University of Utah Research Enables Enzymatic Modification of GLP-1 Peptides Without Leader Sequence Requirements
TL;DR
Sethera Therapeutics' enzyme technology provides a competitive edge by enabling late-stage peptide modifications without costly re-engineering, accelerating drug development timelines.
The PapB enzyme operates leader-independently, using C-terminal thioether macrocyclization to create stable peptide rings without requiring specific recognition sequences or extensive modifications.
This innovation improves future diabetes and obesity treatments by creating more stable, targeted peptide therapies that could enhance patient outcomes and quality of life.
University of Utah researchers discovered an enzyme that can tie therapeutic peptides into compact rings like molecular knots, creating more stable drug candidates.
A University of Utah research team has demonstrated that a radical enzyme can modify therapeutic peptides into compact rings without the typical leader-sequence requirements, representing a significant advancement in peptide drug development. This innovation is now progressing toward clinical applications through Utah-based spinout company Sethera Therapeutics, with findings published in the prestigious ACS Bio & Med Chem Au Journal.
The research addresses critical limitations in GLP-1 receptor agonists, which have revolutionized diabetes and obesity treatment but face ongoing challenges with peptide stability and tissue targeting. The enzymatic approach developed by the Utah team offers a programmable modification strategy that can be applied late in drug development cycles without requiring extensive re-engineering of existing compounds.
Jacob Pedigo, first author from the Vahe Bandarian Lab in the Department of Chemistry, employed multiple analytical methods to confirm clean C-terminal thioether macrocyclization on GLP-1 pathway analogs. The team discovered that the rSAM maturase PapB enzyme can function leader-independently, creating the intended thioether ring even when the recognition element domain is deleted or when the leader sequence is replaced with unrelated sequences.

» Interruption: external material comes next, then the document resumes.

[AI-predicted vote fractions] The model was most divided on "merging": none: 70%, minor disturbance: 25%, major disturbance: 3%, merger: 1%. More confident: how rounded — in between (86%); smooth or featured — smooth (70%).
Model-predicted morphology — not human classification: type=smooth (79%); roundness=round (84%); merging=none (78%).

This combination of mechanistic specificity with substrate promiscuity represents a breakthrough in translational efficiency, as researchers can apply the same biocatalyst across multiple peptide sequences with minimal re-engineering requirements. Pedigo noted that the enzyme's tolerance for non-native leaders, swapped leaders, and non-canonical residues while still producing clean, single-ring products makes PapB a practical tool rather than merely an interesting mechanism.

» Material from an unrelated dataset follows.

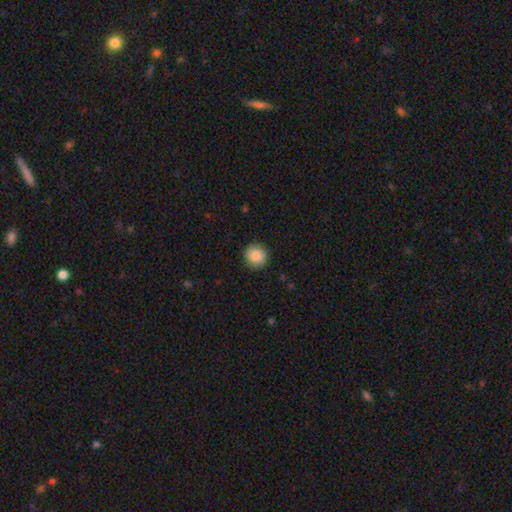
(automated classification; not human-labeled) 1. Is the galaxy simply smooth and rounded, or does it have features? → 88% smooth, 8% star or artifact, 5% featured or disk.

The implications for patient outcomes are substantial, as a compact C-terminal ring can block protease degradation, stabilize receptor-binding conformations, and serve as a programmable handle for half-life extension or tissue targeting. These features are central to the development of next-generation incretin medicines that could offer improved efficacy and reduced side effects.
Vahe Bandarian, Professor of Chemistry and Chief Scientific Officer at Sethera Therapeutics, emphasized that PapB delivers specific chemistry while relaxing sequence rules that typically slow translation. This opens practical pathways to fine-tune approved peptide scaffolds late in development, potentially improving stability, signaling bias, and tissue targeting using a single, well-characterized enzyme.

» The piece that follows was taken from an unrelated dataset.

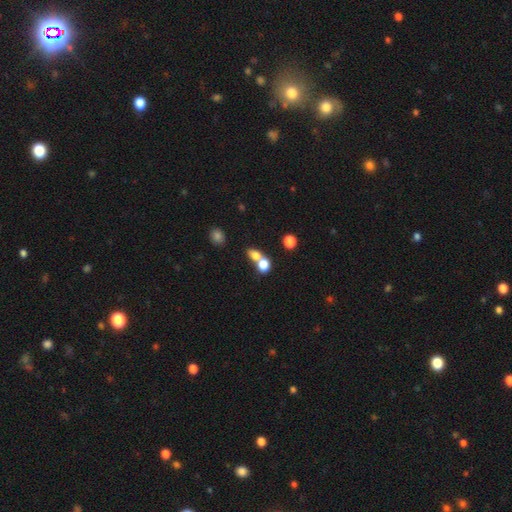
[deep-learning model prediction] Smooth or featured: smooth — 75% (star or artifact — 13%)
How rounded: round — 52% (in between — 46%)
Merging: merger — 56% (none — 33%)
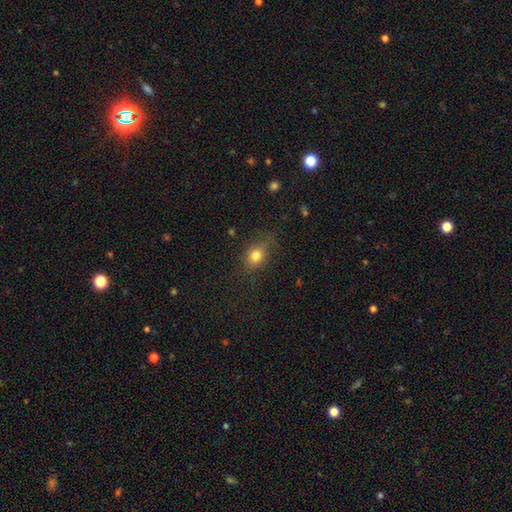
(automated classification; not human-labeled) This appears to be a smooth galaxy with no disk features (78%) that is in between round and cigar-shaped (51%). Merging: none (76%).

The University of Utah holds patent interests in these findings, reflecting the institution's commitment to research commercialization. Sethera Therapeutics, co-founded by Bandarian and Karsten A. S. Eastman, is advancing the technology toward clinical applications. The research received support from the National Institutes of Health through grants R35 GM126956 and T32 GM122740, demonstrating how federal investment in scientific research fuels local company development and drives clinical innovation.
This enzymatic platform technology represents a significant advancement in peptide-based drug development, potentially accelerating the creation of more stable and targeted therapeutics for metabolic diseases. The ability to modify peptides without traditional sequence constraints could streamline drug development pipelines and enable more precise therapeutic targeting, ultimately benefiting patients through improved treatment options for diabetes, obesity, and related conditions.